CHALLENGES.
A) In the description of the Oops, Forgot tool, where are the birthdays you enter stored?
B) From the description of the Oops, Forgot tool, reproduce word for word the passage that begins at the words "The main purpose" and stops after the words "without a gui.".

═══ QUOTED PASSAGE ═══

Oops, Forgot is a simple java tool to help you remember birthdays. It's not a complete database of all your friends' contact information and other details, it's just for birthdays (and anniversaries), and nothing else.
The main purpose is to solve the common problem — a friend or family member has a birthday, and you'd like to be reminded, so that you can phone them, send an email, do whatever you want to do.
Additionally, it aims to answer the following questions (at any time, even if they're birthday isn't close):
So obviously a (deliberately) fairly limited feature set. No addresses, phone numbers, email addresses or anything like that, just names and birthdays, and optionally a description like for example "(<some person>'s daughter)" or a nickname.
In addition, you can choose to start it in such a way that if there's nothing to be reminded of, it closes itself again without a gui.
You enter the birthdays of your friends and family, and they get stored in a text file in ~/.oopsdata
. The program uses this file to show reminders as appropriate. If you want to use a different file location, you can specify it when you launch it (launch it with --help
to see the options).

═══ ENTRIES PROVIDED ═══

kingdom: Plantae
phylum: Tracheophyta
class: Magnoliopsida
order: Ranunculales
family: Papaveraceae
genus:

═══

ANSWER SET.
A) They are stored in a text file in ~/.oopsdata.

B)
The main purpose is to solve the common problem — a friend or family member has a birthday, and you'd like to be reminded, so that you can phone them, send an email, do whatever you want to do.
Additionally, it aims to answer the following questions (at any time, even if they're birthday isn't close):
So obviously a (deliberately) fairly limited feature set. No addresses, phone numbers, email addresses or anything like that, just names and birthdays, and optionally a description like for example "(<some person>'s daughter)" or a nickname.
In addition, you can choose to start it in such a way that if there's nothing to be reminded of, it closes itself again without a gui.